A parody of dunces in the energy sector
Kenya's energy sector has long been a study in institutional underperformance, burdened by generation surpluses that sit idle, transmission losses that bleed revenue, and consumer tariffs among the highest on the continent. Whether the current ministerial leadership has the intellectual restlessness that problems of this scale demand is a question the sector's practitioners ask with increasing frequency.

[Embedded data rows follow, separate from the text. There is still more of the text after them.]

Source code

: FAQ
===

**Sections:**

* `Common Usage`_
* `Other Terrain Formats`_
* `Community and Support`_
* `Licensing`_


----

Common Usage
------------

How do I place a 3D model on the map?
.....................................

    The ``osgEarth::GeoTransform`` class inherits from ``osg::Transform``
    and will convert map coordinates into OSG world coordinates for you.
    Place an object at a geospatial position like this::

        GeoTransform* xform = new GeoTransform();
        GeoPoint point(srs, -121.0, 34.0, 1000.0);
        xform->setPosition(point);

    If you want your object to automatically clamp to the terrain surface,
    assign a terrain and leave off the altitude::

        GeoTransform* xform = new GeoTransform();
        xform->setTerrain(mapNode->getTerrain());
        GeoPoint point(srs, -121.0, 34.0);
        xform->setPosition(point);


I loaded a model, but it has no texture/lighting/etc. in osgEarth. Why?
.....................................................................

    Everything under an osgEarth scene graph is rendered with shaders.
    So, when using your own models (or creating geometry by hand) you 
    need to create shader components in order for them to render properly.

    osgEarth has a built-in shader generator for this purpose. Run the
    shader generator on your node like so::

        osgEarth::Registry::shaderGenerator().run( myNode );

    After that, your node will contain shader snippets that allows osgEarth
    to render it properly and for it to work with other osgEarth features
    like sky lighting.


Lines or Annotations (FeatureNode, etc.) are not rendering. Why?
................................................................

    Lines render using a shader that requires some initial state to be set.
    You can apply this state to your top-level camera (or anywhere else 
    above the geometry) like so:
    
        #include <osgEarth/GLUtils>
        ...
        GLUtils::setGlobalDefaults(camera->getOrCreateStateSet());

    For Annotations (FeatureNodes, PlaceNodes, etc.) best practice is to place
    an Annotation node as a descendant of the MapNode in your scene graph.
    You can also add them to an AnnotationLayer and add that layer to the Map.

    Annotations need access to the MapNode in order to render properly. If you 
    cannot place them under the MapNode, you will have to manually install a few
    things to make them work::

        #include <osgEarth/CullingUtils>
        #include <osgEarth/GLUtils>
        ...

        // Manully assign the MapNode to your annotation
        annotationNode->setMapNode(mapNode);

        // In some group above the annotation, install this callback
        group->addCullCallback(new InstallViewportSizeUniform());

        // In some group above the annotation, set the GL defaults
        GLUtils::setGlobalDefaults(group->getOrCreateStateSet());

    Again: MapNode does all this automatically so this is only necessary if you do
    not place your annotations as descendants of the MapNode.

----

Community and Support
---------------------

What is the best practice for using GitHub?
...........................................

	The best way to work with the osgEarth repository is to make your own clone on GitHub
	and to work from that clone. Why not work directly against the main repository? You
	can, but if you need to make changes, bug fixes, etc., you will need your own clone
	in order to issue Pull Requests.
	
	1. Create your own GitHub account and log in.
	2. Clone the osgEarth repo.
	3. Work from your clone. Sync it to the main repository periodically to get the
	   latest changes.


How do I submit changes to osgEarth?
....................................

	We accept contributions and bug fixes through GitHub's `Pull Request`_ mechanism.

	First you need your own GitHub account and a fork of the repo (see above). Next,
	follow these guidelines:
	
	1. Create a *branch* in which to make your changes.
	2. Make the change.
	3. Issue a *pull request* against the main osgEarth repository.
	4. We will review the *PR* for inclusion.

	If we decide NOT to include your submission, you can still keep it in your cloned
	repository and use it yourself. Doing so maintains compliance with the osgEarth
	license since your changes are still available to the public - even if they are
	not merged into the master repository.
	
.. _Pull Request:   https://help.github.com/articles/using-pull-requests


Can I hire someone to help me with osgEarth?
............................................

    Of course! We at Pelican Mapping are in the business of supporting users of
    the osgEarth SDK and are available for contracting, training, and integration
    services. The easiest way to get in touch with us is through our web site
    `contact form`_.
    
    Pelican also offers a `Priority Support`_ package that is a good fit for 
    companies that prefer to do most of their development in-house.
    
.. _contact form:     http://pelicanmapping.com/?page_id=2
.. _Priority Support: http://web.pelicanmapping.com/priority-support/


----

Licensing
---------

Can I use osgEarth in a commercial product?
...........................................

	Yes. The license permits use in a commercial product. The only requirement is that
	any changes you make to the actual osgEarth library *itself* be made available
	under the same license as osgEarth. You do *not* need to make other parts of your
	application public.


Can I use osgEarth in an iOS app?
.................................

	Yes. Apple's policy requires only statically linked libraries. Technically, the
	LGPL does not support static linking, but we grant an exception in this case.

Energy Cabinet Secretary Opiyo Wandayi inherited a ministry carrying considerable baggage. Kenya Power's balance sheet remained fragile after years of mismanagement and an aggressive rural electrification push that expanded connections without fully accounting for long-run operational costs. The Kenya Electricity Generating Company faced its own liquidity pressures, with power purchase agreement obligations stressing government finances. The Liquefied Petroleum Gas subsidy regime, designed to ease household energy costs, had developed leakages that redirected benefits away from its intended low-income beneficiaries.
Against this backdrop, the ministry's public communications have generated more heat than light. Pronouncements about imminent solutions to power rationing have not consistently preceded actual improvements in supply reliability. Ambitious framing around renewable energy transition — geothermal expansion at Olkaria, wind capacity additions in Marsabit — has not always been matched by visible acceleration in project timelines or procurement transparency.
The deeper dysfunction is systemic rather than purely personal. Regulatory capture, political interference in parastatal appointments, and an electricity sector governance framework that diffuses accountability across too many agencies have produced an environment where poor outcomes find no clear owner.
Even so, political leadership sets tone and priority. A ministry that communicates candidly about trade-offs, holds parastatals publicly accountable, and advances procurement reforms that improve investor confidence can shift the sector's trajectory. That quality of engagement has not yet been consistently evident.